→ **MATERIAL FOR THE TASK**:
# # # # #

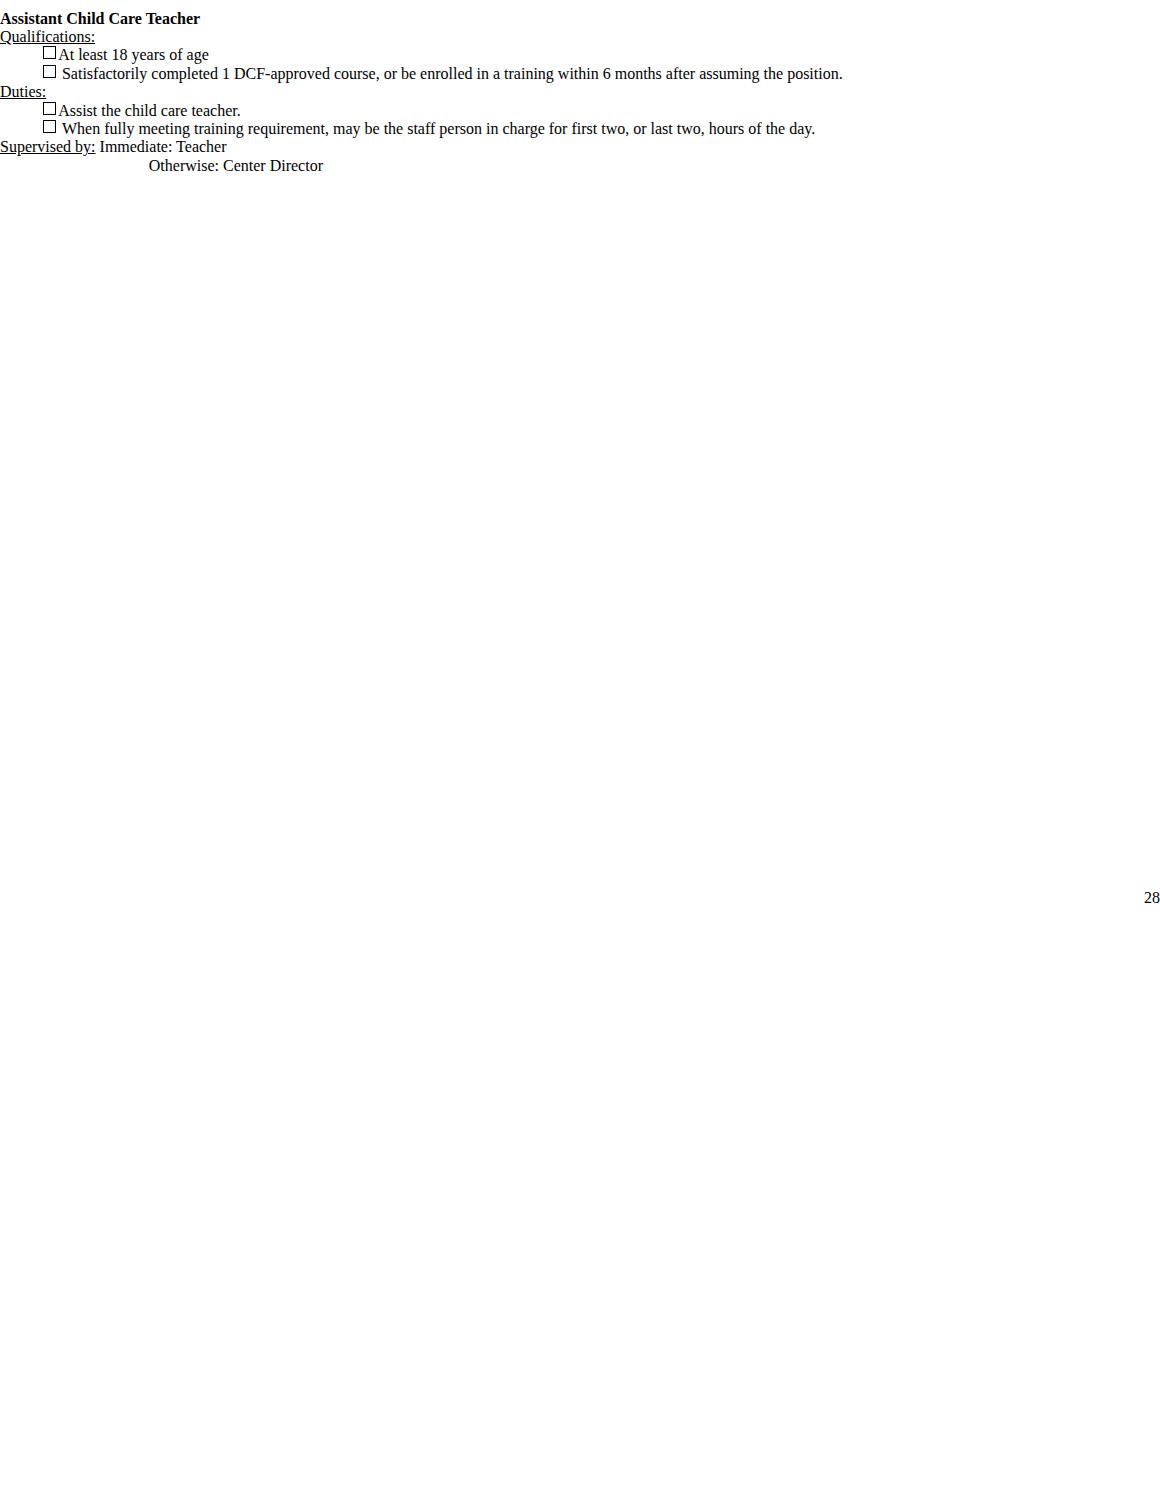Assistant Child Care Teacher
Qualifications:
At least 18 years of age
Satisfactorily completed 1 DCF-approved course, or be enrolled in a training within 6 months after assuming the position.
Duties:
Assist the child care teacher.
When fully meeting training requirement, may be the staff person in charge for first two, or last two, hours of the day.
Supervised by: Immediate: Teacher
Otherwise: Center Director
28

# # # # #

Report how many lines in the data include the word "training", and give nothing but the count.

→ **SOLUTION FOR THIS EXERCISE**: 2